> Text section
>>>

A configurable re-authentication timeout gates the app behind Face ID or Touch ID on every foreground resume, with no extra backend calls. The check is local and completes in under 200ms.

  • Tier: Common
  • Status: Config-toggled
  • Config: features.auth.biometric.enabled

WHY IT MATTERS

Most mobile apps that store sensitive data protect sessions with a password or OAuth token but leave the device-level re-authentication problem entirely up to the user. If someone picks up an unlocked phone, they can open the app and read everything without being challenged again. Biometric Lock closes that gap by storing the last-authenticated timestamp in expo-secure-store (the iOS Keychain or Android Keystore, not AsyncStorage) and checking it against a configurable timeout on every foreground resume. The check is fully local: no network request, no Supabase round-trip, no latency spike. It resolves in under 200ms because the hardware security module does all the cryptographic work. The result is a second factor that does not require the user to type anything, and that cannot be bypassed by rotating credentials on a remote server.

<<<

> Directions for this task
Carry the Biometric Lock description forward from its final sentence. The records have no connection to the Biometric Lock description.

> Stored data
>>>

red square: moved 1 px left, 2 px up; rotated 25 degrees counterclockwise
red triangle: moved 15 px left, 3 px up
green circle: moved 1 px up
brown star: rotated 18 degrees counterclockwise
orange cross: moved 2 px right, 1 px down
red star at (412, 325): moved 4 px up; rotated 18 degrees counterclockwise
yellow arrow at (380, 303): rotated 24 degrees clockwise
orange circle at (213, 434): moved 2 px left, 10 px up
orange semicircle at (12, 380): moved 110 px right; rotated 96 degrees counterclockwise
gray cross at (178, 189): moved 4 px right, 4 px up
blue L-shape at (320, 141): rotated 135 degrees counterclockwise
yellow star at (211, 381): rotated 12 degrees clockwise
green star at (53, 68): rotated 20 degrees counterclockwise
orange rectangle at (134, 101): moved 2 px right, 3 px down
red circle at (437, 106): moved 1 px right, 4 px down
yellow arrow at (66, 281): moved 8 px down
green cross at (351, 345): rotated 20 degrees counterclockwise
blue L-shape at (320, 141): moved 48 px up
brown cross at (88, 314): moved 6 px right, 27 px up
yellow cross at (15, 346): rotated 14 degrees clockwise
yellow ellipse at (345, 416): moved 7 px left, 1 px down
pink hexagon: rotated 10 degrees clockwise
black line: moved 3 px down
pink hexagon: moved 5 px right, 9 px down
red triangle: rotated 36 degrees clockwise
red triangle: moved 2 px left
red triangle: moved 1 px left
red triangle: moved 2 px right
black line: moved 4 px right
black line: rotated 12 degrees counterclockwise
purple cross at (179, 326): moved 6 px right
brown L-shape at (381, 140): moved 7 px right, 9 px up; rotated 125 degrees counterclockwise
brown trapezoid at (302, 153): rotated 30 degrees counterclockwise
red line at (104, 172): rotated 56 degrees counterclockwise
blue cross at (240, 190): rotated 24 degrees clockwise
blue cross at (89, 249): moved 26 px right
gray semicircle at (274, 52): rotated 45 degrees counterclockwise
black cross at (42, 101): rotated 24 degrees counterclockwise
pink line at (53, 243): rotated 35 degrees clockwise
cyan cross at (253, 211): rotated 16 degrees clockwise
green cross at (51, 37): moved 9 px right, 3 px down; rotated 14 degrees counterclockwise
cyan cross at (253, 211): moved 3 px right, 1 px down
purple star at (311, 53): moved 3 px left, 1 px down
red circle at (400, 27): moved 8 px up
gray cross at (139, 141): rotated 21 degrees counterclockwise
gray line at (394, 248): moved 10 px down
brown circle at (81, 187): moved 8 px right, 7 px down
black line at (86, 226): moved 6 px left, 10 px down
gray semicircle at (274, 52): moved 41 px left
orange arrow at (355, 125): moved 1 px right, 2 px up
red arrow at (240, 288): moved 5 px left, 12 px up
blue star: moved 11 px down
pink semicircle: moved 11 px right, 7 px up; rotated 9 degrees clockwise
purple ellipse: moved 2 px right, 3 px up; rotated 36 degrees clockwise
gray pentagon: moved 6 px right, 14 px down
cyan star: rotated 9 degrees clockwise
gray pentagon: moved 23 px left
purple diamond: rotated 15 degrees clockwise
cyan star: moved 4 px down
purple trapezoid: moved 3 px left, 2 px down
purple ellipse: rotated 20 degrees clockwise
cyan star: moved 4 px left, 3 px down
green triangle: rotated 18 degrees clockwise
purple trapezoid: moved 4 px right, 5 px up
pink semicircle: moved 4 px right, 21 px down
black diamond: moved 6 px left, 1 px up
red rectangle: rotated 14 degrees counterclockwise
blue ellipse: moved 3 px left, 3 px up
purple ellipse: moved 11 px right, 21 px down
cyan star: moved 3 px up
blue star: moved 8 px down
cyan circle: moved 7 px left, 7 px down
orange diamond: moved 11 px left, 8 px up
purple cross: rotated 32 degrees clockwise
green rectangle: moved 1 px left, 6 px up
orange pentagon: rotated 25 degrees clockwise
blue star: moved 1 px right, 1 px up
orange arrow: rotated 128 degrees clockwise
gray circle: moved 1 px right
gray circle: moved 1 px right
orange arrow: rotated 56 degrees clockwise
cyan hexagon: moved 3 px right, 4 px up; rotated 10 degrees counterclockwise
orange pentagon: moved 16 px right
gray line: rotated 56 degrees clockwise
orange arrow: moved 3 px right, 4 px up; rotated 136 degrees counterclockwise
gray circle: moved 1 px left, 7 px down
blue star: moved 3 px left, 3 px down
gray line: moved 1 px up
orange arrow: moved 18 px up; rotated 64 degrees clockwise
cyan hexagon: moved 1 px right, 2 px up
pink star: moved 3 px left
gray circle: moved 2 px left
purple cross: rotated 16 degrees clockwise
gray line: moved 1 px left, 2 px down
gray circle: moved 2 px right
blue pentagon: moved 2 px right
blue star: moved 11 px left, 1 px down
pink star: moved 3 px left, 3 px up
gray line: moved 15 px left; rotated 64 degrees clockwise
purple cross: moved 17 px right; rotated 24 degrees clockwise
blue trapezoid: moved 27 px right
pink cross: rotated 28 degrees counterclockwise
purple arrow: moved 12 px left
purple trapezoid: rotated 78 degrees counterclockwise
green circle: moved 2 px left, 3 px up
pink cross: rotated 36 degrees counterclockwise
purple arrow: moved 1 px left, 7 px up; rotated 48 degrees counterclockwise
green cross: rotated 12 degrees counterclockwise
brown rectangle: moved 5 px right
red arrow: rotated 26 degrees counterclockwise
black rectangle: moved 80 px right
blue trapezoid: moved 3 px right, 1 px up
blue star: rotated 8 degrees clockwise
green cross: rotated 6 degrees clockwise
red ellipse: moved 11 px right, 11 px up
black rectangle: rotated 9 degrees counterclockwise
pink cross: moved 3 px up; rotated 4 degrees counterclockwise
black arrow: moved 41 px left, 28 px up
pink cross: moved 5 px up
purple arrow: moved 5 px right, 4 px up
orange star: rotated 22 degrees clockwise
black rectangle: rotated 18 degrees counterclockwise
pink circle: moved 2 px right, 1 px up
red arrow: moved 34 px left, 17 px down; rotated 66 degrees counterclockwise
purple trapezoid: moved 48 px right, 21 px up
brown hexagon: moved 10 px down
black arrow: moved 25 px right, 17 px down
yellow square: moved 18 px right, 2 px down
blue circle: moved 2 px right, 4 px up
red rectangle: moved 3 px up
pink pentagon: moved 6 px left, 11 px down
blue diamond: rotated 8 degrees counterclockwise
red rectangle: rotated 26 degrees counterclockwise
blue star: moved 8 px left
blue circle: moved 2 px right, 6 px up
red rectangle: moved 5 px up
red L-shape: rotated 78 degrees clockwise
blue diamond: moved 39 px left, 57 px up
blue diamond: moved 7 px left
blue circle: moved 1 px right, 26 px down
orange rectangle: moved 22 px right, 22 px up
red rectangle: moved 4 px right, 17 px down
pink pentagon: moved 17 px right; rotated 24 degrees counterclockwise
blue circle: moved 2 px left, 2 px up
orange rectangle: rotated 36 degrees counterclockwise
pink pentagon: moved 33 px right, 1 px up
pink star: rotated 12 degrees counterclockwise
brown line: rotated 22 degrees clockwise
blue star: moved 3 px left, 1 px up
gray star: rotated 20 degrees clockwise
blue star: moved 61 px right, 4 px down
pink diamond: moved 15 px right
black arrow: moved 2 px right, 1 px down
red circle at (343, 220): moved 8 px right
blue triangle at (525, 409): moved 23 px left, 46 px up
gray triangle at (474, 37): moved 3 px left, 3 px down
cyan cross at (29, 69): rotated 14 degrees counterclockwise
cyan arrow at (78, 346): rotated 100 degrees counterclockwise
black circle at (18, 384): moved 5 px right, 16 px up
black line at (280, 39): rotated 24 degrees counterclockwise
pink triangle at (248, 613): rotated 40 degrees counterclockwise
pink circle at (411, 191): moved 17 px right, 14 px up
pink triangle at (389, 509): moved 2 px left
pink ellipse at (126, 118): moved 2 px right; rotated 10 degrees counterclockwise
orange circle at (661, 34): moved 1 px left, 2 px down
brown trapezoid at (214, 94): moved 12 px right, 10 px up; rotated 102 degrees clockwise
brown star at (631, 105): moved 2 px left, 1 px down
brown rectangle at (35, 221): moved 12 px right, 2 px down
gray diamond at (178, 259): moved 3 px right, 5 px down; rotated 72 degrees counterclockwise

<<<

> Answer box
The implementation in services/biometric.ts is built around three functions that compose cleanly. isBiometricAvailable() is the guard: it checks the gasConfig flag, the platform (web returns false immediately), hardware capability, and enrollment status before ever showing a prompt. authenticate() calls expo-local-authentication's authenticateAsync with a configurable prompt message and a Use passcode fallback for users whose Face ID or Touch ID is temporarily unavailable due to wet fingers, face occlusion, or hardware failure. requiresReauth() computes the staleness of the last authentication against the timeoutMinutes policy from gasConfig. App shell code invokes requiresReauth() on AppState foreground transitions and redirects to the biometric gate screen when it returns true. Setting features.auth.biometric.enabled to false in gas.config.ts removes all code paths with no residual imports or SecureStore reads in the production bundle.

HOW IT IS WIRED

Real code from the GAS template

The code below is drawn from services/biometric.ts in the gas-template repository. This is the code your generated app gets, not pseudocode, not a description of intent.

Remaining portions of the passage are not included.